┌─ Data extract

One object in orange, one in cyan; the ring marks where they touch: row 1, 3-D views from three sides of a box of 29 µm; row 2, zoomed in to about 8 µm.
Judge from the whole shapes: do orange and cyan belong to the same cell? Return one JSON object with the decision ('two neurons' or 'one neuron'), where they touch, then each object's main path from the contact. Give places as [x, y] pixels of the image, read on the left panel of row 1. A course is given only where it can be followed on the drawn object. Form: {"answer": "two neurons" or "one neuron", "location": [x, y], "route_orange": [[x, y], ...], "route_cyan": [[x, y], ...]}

└─
┌─ Data extract

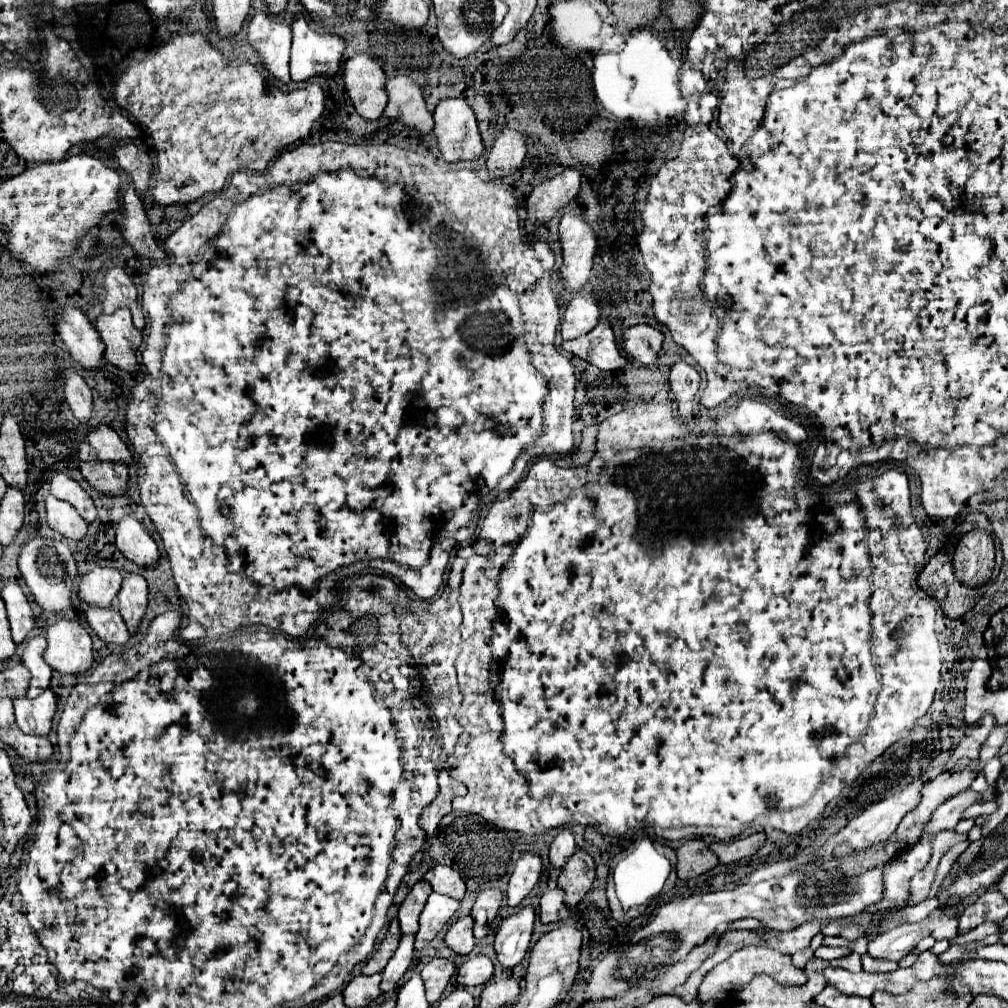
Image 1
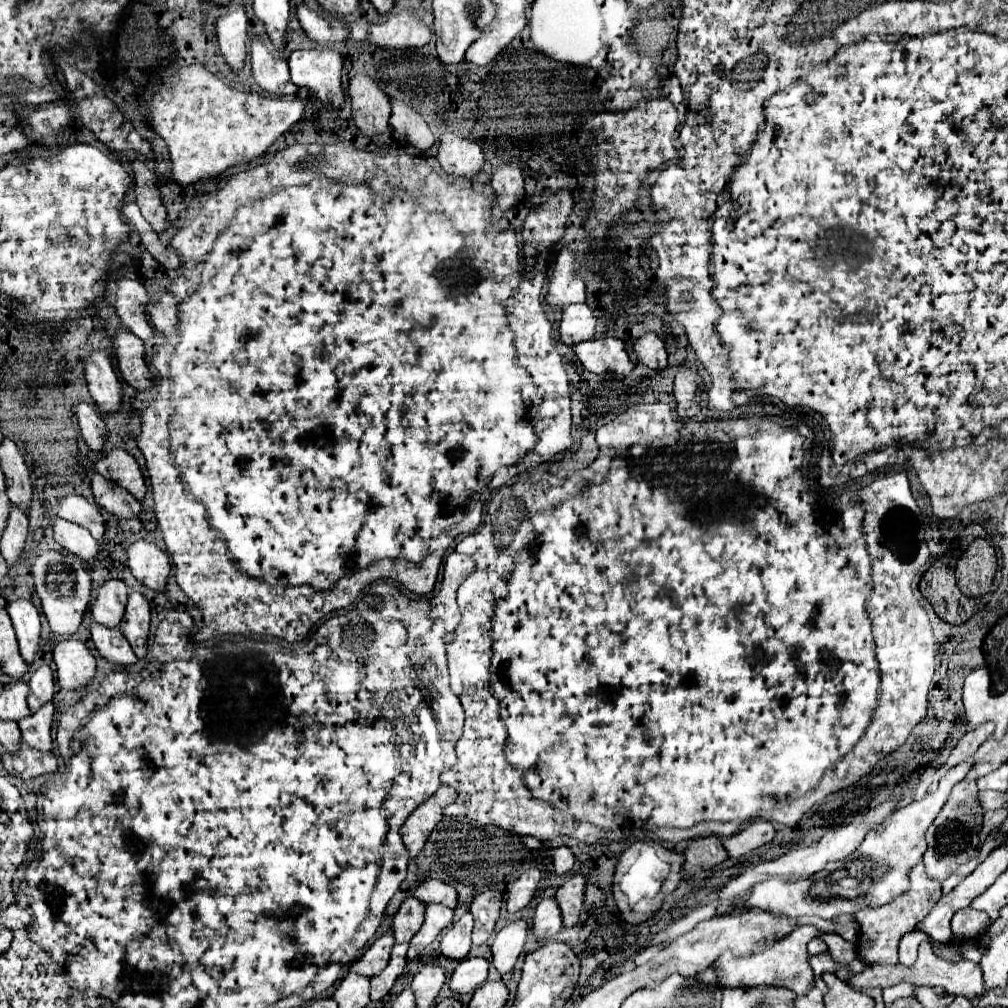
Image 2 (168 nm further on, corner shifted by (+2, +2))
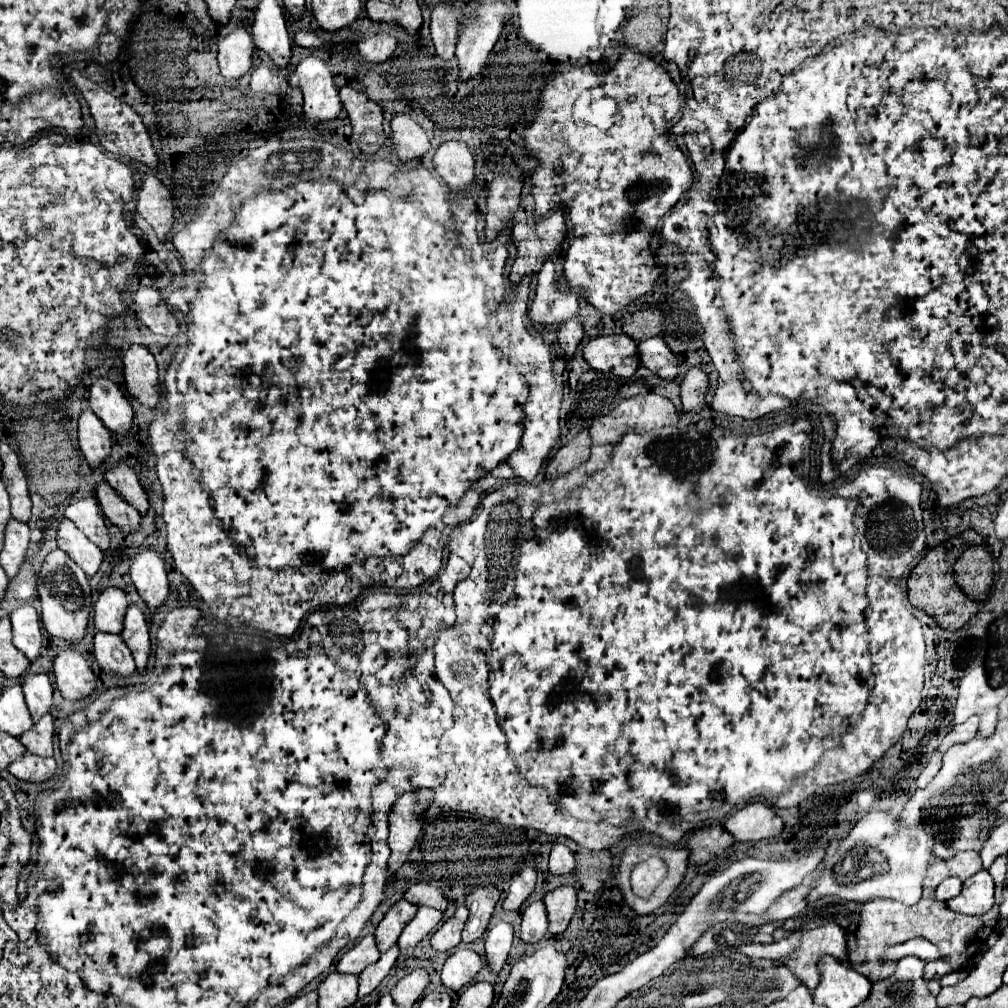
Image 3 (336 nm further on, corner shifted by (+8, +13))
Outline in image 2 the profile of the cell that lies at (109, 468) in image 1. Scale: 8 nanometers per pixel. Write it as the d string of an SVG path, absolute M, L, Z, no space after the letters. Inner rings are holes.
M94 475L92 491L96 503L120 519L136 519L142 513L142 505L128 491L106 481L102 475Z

└─
┌─ Data extract

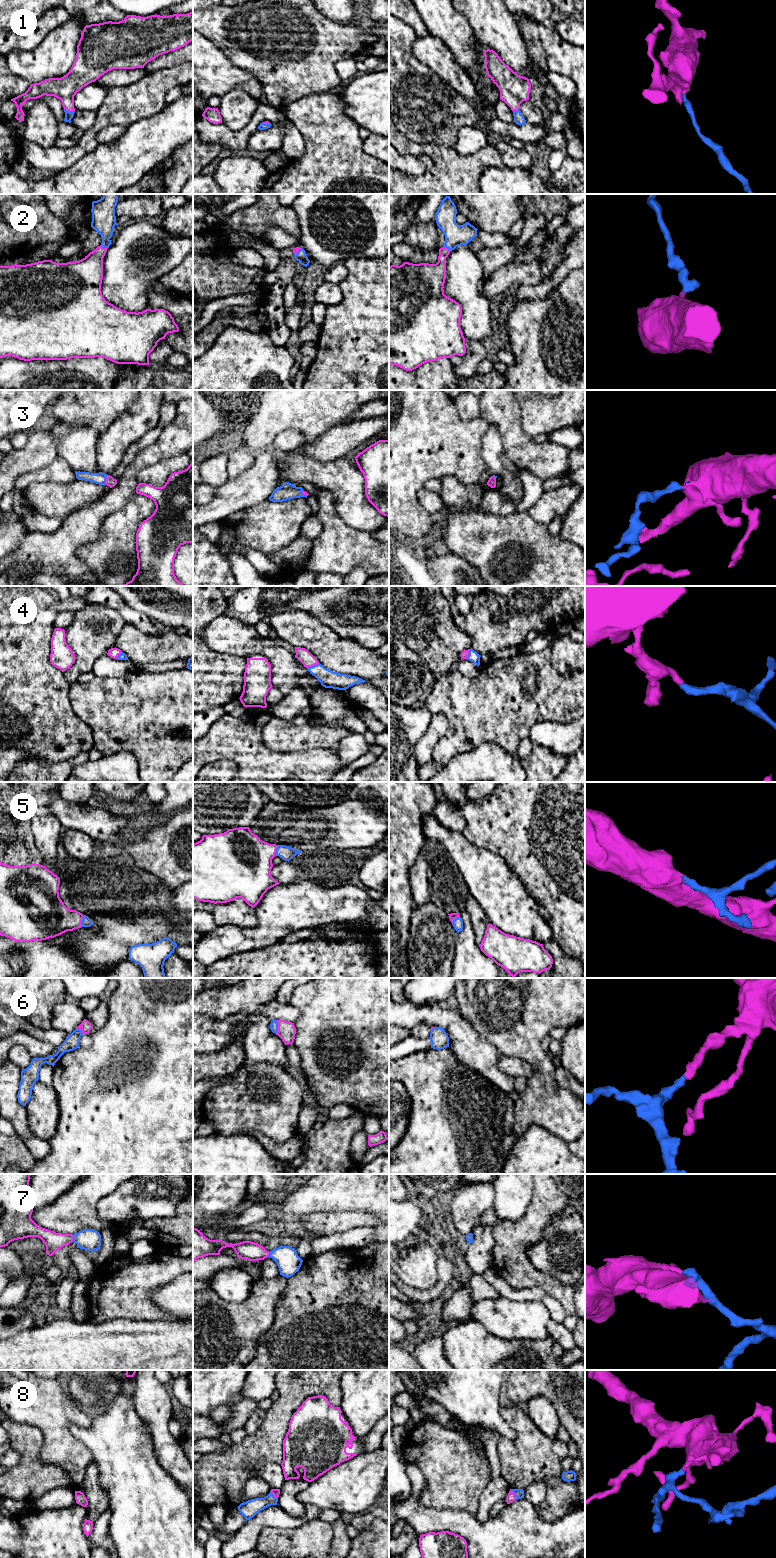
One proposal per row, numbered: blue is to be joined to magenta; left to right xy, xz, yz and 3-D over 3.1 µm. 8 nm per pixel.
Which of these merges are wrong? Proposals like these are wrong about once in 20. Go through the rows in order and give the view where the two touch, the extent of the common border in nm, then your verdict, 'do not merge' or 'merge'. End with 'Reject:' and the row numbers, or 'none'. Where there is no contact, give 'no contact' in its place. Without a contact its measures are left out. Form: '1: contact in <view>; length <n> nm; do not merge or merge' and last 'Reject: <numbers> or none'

└─

Description of the task
In the listing above, count the lines that contain "orange". Give the number and nothing else.

Answer space
2